Rembrandt Recycles Seghers

The Flight into Egypt

Artist: Rembrandt van Rijn

(The Netherlands, 1633)

Not on View

Etching, first state of two
Gift of Mrs. Ridgely Hunt
P.11,657

The Flight into Egypt

Artist: Rembrandt van Rijn

(The Netherlands, 1633)

Not on View

Etching, first state of two
Gift of Mrs. Ridgely Hunt
P.11,657

Artists sometimes destroy in order to create. This print began life very differently. The original copper printing plate bore an etching by Hercules Seghers showing Tobias and the archangel Raphael (figures from the Catholic Bible) on their mission to restore the eyesight of Tobias’s father. About 15 years after Seghers’s death, Rembrandt got hold of the plate, and used it to create a new scene.

Seghers was one of Rembrandt’s favorite artists.
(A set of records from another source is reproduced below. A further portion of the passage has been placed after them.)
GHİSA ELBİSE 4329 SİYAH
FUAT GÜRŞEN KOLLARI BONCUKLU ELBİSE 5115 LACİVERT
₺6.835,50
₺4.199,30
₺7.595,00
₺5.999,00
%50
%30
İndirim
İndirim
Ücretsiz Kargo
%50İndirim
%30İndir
Rembrandt owned several of his paintings, and Seghers owned at least one by Rembrandt.

Swapping stories

Rembrandt scraped away part of the original etching, and then used a drypoint needle to sketch an image of the Holy Family fleeing to Egypt.
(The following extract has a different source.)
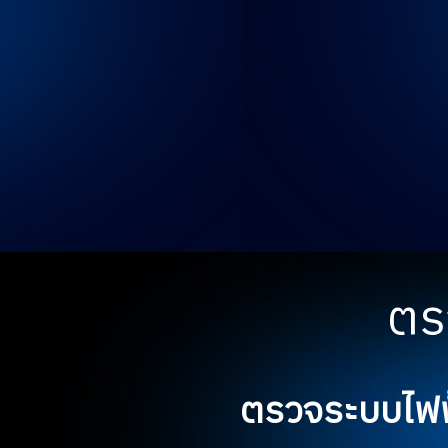
ตร
ตรวจระบบไฟฟ้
Image: Hercules Seghers, Tobias and the Angel, c. 1630–33, etching, Rijksmuseum, Amsterdam

Ghost of an angel

To the right of Joseph and the donkey, we can still see traces of the angel’s leg and staff.

Image: Detail of Hercules Seghers, Tobias and the Angel, c. 1630–33, etching, Rijksmuseum, Amsterdam

Traces of the original

Part of the angel’s wing is also visible in the trees at upper left.

Image: Detail of Hercules Segheres, Tobias and the Angel, c. 1630-33, etching, Rijksmuseum, Amsterdam”

Save the trees

Seghers’s work, now quite rare and seldom seen in North America, is unusually fine and atmospheric. Rembrandt scraped at the center of the landscape to channel the river closer to us, but he left most of Seghers’ scenery intact.